A Challenging Cancer Case with Multiple Anaesthetic Drug Allergies Successfully Operated at KIMS Cancer Center
A 57 year old lady presented herself at the OPD of a premier Medical College Hospital in Odisha for her right lower neck swelling in March this year. Evaluation was suggestive of Papillary carcinoma of her thyroid gland with metastasis to lymph nodes in her neck.
She was taken up for planned surgery (Total Thyroidectomy, Central compartment clearance, Right Selective neck dissection ( neck levels II-V) on 6th May, 2024 at the hospital but surgery was deferred due to persistent thick mucus coming from airway which made it difficult to ventilate her. She was posted for surgery again at the same institution on 24th May 2024, but fell in oxygen saturation, which was encountered during induction. Bronchoscopy revealed thick mucus plugs. Surgery was deferred.On improvement, she was discharged and referred to one of the Premier Medical College & Hospitals of India in Delhi, where she remained hospitalized for about a month in June-July 2024. She was dermatologically tested for hypersensitivity to drugs. She was found to have hypersensitivity to many anaesthetic agents including induction agents, muscle relaxants etc. Hypersensitivity was found to a total of 8 drugs including drugs commonly used for general anesthesia, potent analgesic and an antibiotic.( Atracurium, cis-atracurium, ketamine, thiopental, succinylcholine, cefuroxime, morphine, ketorolac). She then returned to Odisha.She presented herself at KIMS Cancer Center on 31st August, 2024 to Dr. Sabyasachi Parida, Senior Consultant, Surgical Oncology. On re- evaluation, she was found to have imaging suggestive of bilateral enlarged neck nodes. This precluded possibility of any surgery under local anaesthetic.She was then referred to the Anesthesia Team at KCC. The team was headed by Senior Anaesthetist Dr. T. Rajmohan Rao evaluated the Patient, discussed the plan and gave consent to go ahead with surgery. The Surgeon and Chief Anaesthetist discussed the case again followed by a presentation in the Tumor Board. A Plan was made to take her up for surgery under high risk. The Surgical plan was modified to Total Thyroidectomy, central compartment clearance and bilateral selective neck dissection.
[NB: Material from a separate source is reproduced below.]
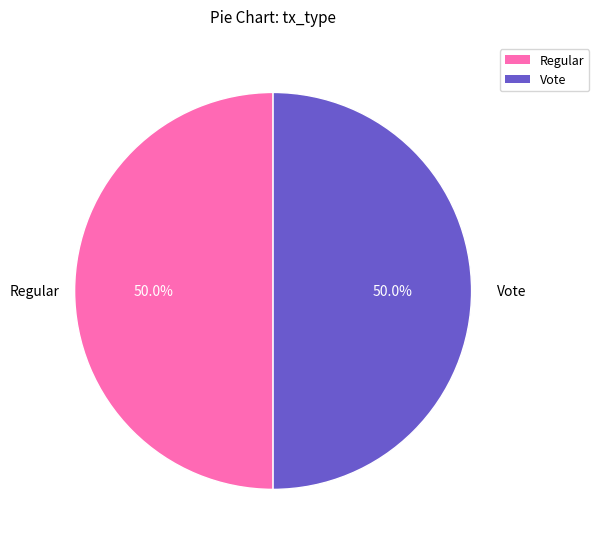

The Vote slice represents 37% of the pie. True or false?

False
She was posted as the sole case in a designated OT. Check lists were prepared separately for her in addition to usual check lists. Staff were sensitized and prepared to handle the procedure. Chief of Anesthesia at KSS & CC, Dr. T. Rajmohan Rao took up the case. Clear instructions were given on what to do and what not to do. Three peripheral lines, one arterial line were placed. Central venous line was not placed in the neck due to planned bilateral neck dissection.Induction and intubation was smooth, however hypotension was encountered which was managed with vasopressors. Other senior members of the Anesthesia Team also remained available and kept constant watch on the patient. Surgery was difficult due to high vascularity which made it difficult to progress rapidly. However, all the planned steps were completed by Dr. Sabyasachi Parida, assisted by Scrub Nurse: Anuradha, Sarojini, Monalisha and senior OT assistant Mikina.The procedure was completed successfully in about 5 hours, safeguarding the vocal nerves, parathyroid glands of both sides.
She was extubated on a table, shifted to ICU for observation. Feeds commenced the same night. Diet advanced from the next day. She was shifted back toward where her recovery was uneventful. Minimal drugs were employed in view of known multiple drug hypersensitivity. She was discharged after removal of neck drains.This case, other than being challenging, is one of rarest cases in view of hypersensitivity to multiple anaesthetic agents. Careful planning, precise execution and teamwork ensured optimal outcomes for the Patient despite challenging conditions.